PASSAGE SHOWN
Elting Memorial Library is the public library that serves the residents of the village and town of New Paltz, New York. It is located at 93 Main Street (also NY 32 and 299) in the village's downtown area. In addition to a collection typical of most college town libraries, Elting Memorial Library houses the Haviland-Heidgerd Historical Collection, the non-circulating genealogical and historical research collection, with a focus on the history of the Town and Village of New Paltz. This collection features "house books" that detail the history of local homes and buildings, including historic structures. The library gained notoriety in 2007 for a videotaped ghost visit that became the most popular online video about New Paltz.

==History==
Originally called the New Paltz Free Library, the library was founded by the New Paltz Study Club in 1909, and outgrew its space on lower Main Street by 1919. Native son and summer resident Philip Lefevre Elting purchased the "Old Elting Homestead" for library use in 1920.

The old stone house was for many years called the Solomon Eltinge Homestead, and though Solomon did purchase and live in the home, it was built by Thomas Owens. One of the earliest buildings on Main Street, it was erected around the same time as the Village of New Paltz was incorporated, and its location made it convenient for it to become a library in 1920.

The original building, considered the "final gasp of stone house architecture" in the area, had new wings added on in 1962 and 1978, and was expanded again in 2006 (during which the bulk of the library's collection was relocated to temporary storage facilities). This expansion cost approximately $2.5 million, and much of the library's collection and its main circulation desk are housed in this most recent addition. It has been on the National Register of Historic Places since 2004. It is located within the New Paltz Downtown Historic District.

==Services and structure==
As of 2019, the library serves some 14,000 area residents, circulating approximately 101,000 items a year. A member of the Mid-Hudson Library System, it also offers a range of programming including speakers, story times, reading nights, free movies and area employment and tourism information. The library is also a key member of the One Book, One New Paltz program.
Beginning in 2010, the Elting library began receiving the bulk of its funding through a substantial increase from the Town of New Paltz taxes as a result of referendum on the issue.

===The Haviland Heidgerd Historical Collection===
The library's historic collection houses a significant collection of materials relevant to the local area. According to the library's own web site, "It is considered to be one of the best local history collections in the Hudson Valley and is home to a wealth of primary, one-of-a-kind, local history documents. Residents, descendants of New Paltz’s founding families, visitors, scholars, and students use the collection’s resources to research area history and trace family and genealogical roots." The collection includes over 10,000 newspapers, photographs, periodicals, and yearbooks that date back as far as 1860.

===Governance===
Elting Memorial Library is an Association Library. The library is governed by a board of directors which includes four officers and eight additional members. The board oversees a library director and staff.

As of May 2024, the president of the board is Richard Heyl de Ortiz and the Library Director is Crystal Middleton.

SOURCE DATA
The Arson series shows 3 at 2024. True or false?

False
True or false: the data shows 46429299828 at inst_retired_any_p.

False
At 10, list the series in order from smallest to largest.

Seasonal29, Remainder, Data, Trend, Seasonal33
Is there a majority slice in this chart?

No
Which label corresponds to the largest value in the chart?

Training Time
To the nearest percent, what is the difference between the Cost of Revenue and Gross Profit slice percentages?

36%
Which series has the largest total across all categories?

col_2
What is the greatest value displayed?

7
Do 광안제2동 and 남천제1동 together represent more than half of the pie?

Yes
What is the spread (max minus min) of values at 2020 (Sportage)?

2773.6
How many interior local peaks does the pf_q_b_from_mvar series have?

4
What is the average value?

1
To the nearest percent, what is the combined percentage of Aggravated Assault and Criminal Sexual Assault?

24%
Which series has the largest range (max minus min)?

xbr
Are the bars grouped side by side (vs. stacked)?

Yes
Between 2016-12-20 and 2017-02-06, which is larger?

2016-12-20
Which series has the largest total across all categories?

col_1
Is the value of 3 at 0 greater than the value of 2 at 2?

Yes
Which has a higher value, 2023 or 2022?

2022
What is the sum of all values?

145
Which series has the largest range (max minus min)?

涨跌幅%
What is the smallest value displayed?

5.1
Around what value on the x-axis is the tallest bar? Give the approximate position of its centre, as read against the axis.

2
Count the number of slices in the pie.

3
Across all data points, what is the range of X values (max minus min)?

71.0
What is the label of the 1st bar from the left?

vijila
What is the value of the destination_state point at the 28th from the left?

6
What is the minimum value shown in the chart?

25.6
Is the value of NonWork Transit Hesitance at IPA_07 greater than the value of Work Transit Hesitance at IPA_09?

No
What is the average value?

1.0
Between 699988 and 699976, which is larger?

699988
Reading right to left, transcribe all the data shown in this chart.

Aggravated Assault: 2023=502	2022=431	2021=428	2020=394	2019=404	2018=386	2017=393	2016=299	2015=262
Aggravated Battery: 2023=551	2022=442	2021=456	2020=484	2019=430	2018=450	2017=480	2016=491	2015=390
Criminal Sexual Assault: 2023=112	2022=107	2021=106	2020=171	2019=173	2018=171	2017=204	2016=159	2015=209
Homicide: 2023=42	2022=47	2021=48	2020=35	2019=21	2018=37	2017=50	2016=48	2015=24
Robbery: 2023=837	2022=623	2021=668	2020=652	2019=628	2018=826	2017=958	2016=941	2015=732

THE TASK
According to the article on Elting Memorial Library, since what year has the library been on the National Register of Historic Places? Rely solely on the library article, not on the listing.

SOLUTION FOR THIS PROBLEM
2004